> [Description of the task] Go through the lines of the material and tally those with the string "UNITED"; reply with the number alone.

> [Supplied records]
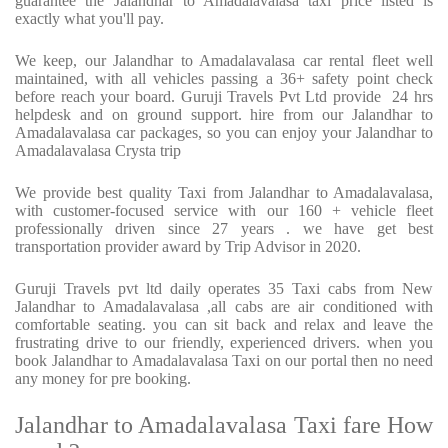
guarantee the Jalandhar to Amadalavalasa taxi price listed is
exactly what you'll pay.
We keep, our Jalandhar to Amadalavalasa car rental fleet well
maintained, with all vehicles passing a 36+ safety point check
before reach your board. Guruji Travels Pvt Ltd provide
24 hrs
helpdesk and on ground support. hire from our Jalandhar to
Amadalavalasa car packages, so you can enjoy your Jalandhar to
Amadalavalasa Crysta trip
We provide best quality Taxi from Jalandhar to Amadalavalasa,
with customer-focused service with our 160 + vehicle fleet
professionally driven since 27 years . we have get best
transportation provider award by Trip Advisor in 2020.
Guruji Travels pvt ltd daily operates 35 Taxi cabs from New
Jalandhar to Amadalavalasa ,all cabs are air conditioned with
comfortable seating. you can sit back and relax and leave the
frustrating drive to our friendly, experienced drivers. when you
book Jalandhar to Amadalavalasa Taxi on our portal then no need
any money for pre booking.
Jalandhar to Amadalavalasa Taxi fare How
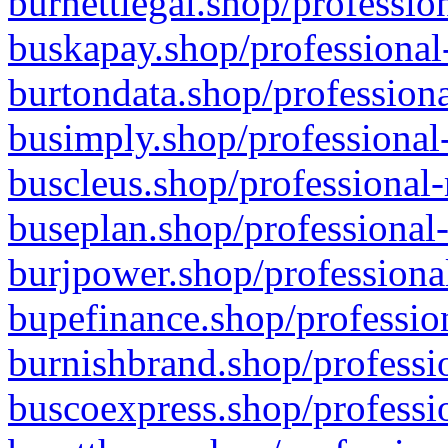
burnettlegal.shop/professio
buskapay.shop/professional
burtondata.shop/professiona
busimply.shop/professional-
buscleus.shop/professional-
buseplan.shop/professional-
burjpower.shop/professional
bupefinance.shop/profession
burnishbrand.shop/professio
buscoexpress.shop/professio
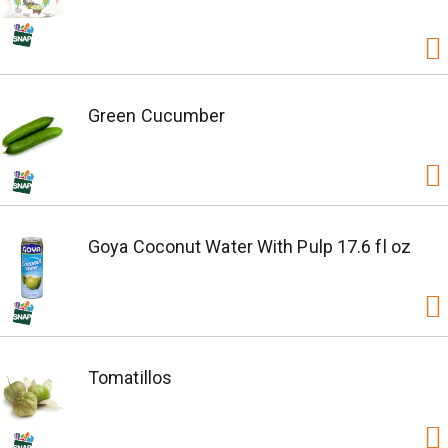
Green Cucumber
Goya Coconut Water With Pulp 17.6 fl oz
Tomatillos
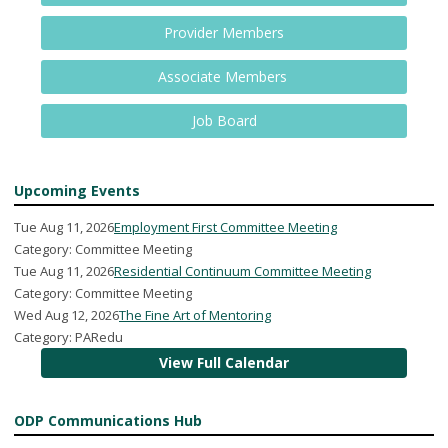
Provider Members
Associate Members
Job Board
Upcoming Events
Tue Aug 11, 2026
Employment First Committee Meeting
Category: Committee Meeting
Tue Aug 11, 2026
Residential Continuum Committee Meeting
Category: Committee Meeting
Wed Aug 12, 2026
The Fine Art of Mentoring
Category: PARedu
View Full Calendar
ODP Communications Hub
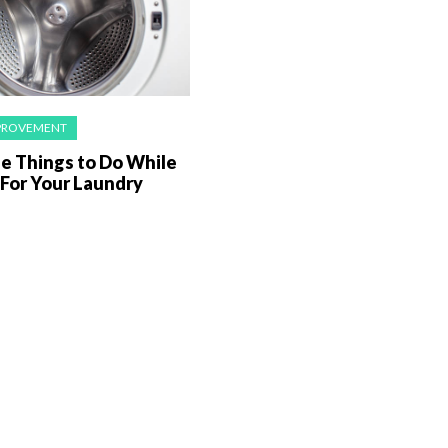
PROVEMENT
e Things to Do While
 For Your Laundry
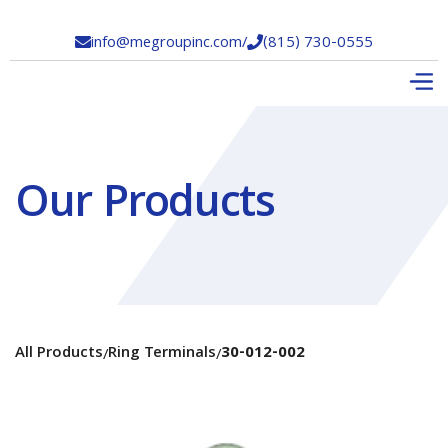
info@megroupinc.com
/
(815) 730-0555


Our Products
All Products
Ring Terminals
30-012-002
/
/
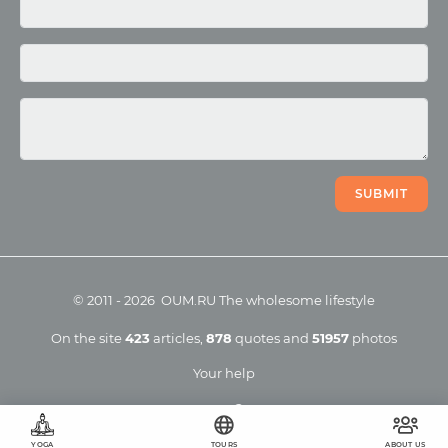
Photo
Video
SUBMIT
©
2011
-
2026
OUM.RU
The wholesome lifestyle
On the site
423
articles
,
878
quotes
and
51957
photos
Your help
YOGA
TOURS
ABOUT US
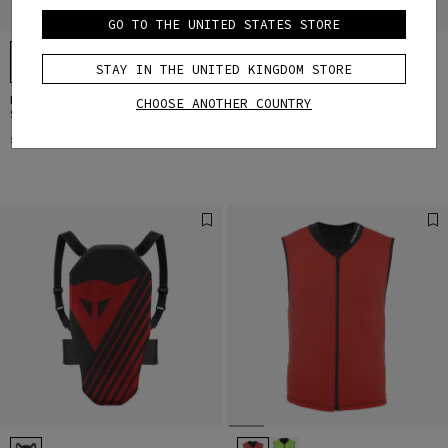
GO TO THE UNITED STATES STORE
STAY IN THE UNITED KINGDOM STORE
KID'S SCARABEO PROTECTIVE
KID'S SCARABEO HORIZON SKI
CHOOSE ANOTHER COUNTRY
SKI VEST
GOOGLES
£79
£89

> [Task response] 2